Role: AWS Cloud Data Engineer
Location: Boston, MA (Hybrid Onsite)
Industry: Financial Services
About the Role
We are seeking a highly skilled Cloud Data Engineer to design, build, and optimize a modern, scalable Legal Data Lakehouse platform. Operating within State Street's Global Technology Services, you will leverage a deep knowledge of the full suite of AWS cloud services combined with high-performance Databricks capabilities to ingest, model, and secure complex enterprise data structures (including contracts, litigation matters, eDiscovery datasets, and global regulatory feeds).

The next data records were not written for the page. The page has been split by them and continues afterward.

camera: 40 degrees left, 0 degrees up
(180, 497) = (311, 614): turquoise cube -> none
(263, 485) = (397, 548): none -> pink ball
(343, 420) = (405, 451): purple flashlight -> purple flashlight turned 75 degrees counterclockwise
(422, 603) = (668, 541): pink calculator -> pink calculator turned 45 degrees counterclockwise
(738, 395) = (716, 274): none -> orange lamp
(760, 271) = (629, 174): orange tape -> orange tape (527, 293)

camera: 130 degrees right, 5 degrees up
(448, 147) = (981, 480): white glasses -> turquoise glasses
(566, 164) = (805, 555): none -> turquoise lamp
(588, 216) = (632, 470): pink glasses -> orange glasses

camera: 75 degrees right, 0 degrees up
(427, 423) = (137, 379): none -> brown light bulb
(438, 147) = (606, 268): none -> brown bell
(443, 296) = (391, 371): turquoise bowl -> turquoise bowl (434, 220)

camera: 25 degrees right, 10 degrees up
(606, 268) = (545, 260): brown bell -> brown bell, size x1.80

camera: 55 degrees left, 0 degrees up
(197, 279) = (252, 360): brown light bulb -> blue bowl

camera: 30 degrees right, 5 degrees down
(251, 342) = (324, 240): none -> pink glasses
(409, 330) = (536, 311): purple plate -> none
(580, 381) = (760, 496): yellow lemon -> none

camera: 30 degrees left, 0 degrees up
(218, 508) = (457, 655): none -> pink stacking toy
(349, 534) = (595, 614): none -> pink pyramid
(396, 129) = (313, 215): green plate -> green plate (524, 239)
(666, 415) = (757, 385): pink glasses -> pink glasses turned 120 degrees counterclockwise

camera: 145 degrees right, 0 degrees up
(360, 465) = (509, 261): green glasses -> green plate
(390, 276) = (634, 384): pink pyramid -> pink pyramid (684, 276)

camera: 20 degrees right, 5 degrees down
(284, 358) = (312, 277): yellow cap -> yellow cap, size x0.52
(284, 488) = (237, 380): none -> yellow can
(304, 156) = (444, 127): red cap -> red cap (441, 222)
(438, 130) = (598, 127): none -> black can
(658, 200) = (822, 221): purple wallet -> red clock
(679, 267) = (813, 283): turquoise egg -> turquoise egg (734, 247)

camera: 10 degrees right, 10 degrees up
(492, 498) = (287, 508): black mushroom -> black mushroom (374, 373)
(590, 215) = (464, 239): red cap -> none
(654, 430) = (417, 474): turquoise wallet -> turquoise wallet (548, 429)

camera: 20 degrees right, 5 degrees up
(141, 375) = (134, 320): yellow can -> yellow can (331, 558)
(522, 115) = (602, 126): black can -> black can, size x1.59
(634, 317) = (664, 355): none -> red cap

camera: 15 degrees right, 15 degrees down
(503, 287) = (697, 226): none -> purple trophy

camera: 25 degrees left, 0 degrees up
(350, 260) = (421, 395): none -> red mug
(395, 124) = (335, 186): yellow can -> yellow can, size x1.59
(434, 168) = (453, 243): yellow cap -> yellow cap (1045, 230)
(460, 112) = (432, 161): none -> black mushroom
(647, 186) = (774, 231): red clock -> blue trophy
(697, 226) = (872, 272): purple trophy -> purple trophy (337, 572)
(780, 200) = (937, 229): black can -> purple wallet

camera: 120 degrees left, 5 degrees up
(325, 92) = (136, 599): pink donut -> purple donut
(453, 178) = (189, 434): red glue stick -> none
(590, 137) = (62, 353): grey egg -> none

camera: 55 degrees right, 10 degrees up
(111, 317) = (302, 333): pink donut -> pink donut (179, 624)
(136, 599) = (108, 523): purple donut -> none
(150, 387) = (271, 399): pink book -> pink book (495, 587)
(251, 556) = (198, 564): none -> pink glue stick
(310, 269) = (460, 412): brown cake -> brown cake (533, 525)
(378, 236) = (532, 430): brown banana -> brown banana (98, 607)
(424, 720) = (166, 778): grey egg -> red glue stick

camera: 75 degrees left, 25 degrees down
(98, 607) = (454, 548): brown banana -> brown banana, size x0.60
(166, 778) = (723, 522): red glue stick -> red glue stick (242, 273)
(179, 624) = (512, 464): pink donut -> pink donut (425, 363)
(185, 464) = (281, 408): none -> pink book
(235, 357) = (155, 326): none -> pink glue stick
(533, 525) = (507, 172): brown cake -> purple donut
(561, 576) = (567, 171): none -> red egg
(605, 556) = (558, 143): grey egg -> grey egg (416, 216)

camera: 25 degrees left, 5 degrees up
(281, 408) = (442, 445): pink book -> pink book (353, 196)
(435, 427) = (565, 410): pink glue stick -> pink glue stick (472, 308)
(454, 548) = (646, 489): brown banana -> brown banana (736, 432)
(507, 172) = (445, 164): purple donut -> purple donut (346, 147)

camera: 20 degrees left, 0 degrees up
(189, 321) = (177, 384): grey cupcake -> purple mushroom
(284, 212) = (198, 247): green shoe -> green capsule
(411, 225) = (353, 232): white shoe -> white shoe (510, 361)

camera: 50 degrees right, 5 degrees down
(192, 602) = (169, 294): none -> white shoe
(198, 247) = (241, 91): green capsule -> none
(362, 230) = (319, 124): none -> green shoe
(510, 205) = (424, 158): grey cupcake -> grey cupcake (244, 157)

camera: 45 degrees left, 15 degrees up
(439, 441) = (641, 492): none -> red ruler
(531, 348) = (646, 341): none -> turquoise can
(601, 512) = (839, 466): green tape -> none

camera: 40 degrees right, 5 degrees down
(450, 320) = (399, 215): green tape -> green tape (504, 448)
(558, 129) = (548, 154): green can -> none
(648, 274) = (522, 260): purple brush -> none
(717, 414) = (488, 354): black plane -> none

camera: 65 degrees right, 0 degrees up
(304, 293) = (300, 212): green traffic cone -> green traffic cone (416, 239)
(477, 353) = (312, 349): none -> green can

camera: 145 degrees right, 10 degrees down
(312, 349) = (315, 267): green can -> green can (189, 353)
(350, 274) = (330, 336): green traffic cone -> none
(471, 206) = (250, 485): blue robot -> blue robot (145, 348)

This role is critical to establishing a single, highly governed, audit-ready source of truth that powers critical legal operations, compliance analytics, and emerging generative AI/ML use cases across our global footprint.
Key Responsibilities:
- Data Lakehouse Engineering & Architecture
- Design, build, and maintain enterprise-grade, custom data pipelines utilizing Databricks (PySpark, Spark SQL, and Scala) on AWS infrastructure.
- Implement and manage a multi-layered Lakehouse architecture (Bronze, Silver, and Gold zones) to curate unstructured contract text, semi-structured logs, and highly structured transactional tables.
- Architect robust end-to-end data ingestion frameworks supporting high-throughput batch and near real-time data flows from on-premises systems and third-party legal platforms.
- Cloud Infrastructure & Platform Optimization
- Utilize the broad suite of AWS services (including but not limited to S3, Lambda, Glue, EMR, Athena, EC2, and CloudWatch) to support and optimize distributed storage and compute infrastructure.
- Conduct advanced performance tuning on large-scale Apache Spark workloads optimizing partitioning, indexing, caching strategies, and Databricks cluster utilization to manage cloud run costs efficiently.
- Automate deployment configurations, orchestrate multi-dependency workflows (via Databricks Jobs/Workflows, Airflow, or Autosys), and build containerized solutions using Docker.
- Data Governance, Security & Compliance
- Enforce strict, fine-grained access controls, row/column-level security, and data classification strategies using Databricks Unity Catalog integrated with AWS IAM and enterprise identity providers.
- Ensure all data pipelines and lakehouse layers remain strictly compliant with global data privacy regulations (e.g., GDPR) and rigid internal financial audit standards.
- Implement end-to-end data lineage tracking, validation frameworks, and automated reconciliation routines to preserve absolute data integrity for legal and regulatory reporting.
- Downstream Integration & Innovation
- Collaborate with business analysts and legal operations to expose curated datasets via secure APIs and optimized connectors.
- Enable seamless consumption of financial and legal analytics through integration with visualization tools like Power BI or automation platforms (Power Apps / Power Automate).
- Support data readiness for advanced AI/ML models, contract intelligence tools, and eDiscovery search workflows.
Required Skills & Qualifications
Core Technical Skills:
- Databricks & Spark: 3+ years of deep, hands-on experience building, scheduling, and debugging data pipelines on Databricks utilizing PySpark, Scala, or Spark SQL.
- AWS Cloud Suite: Extensive knowledge of AWS core services, with deep familiarity across object storage (S3), serverless compute (Lambda), data cataloging/ETL (Glue), access management (IAM), and encryption (KMS).
- Data Modeling: Strong proficiency in relational database design, data warehousing structures, schema evolution, and performance tuning techniques (e.g., Delta Lake formats, Apache Iceberg).
- Programming & Scripting: Strong coding skills in Python and advanced SQL are mandatory.
- CI/CD & Devops: Proven familiarity with version control (Git) and standard automated deployment workflows.
Domain & Professional Value-Adds:
- Regulated Industries: Experience in Financial Services, Asset Management, or handling highly sensitive, audit-driven data environments is highly preferred.
- Legal Data Concepts: Familiarity with legal data constructs such as contract clauses, corporate matter management, or metadata extraction is a significant advantage.
- Ownership Mindset: Excellent communication skills, with a track record of collaborating across global, distributed engineering and business architecture teams.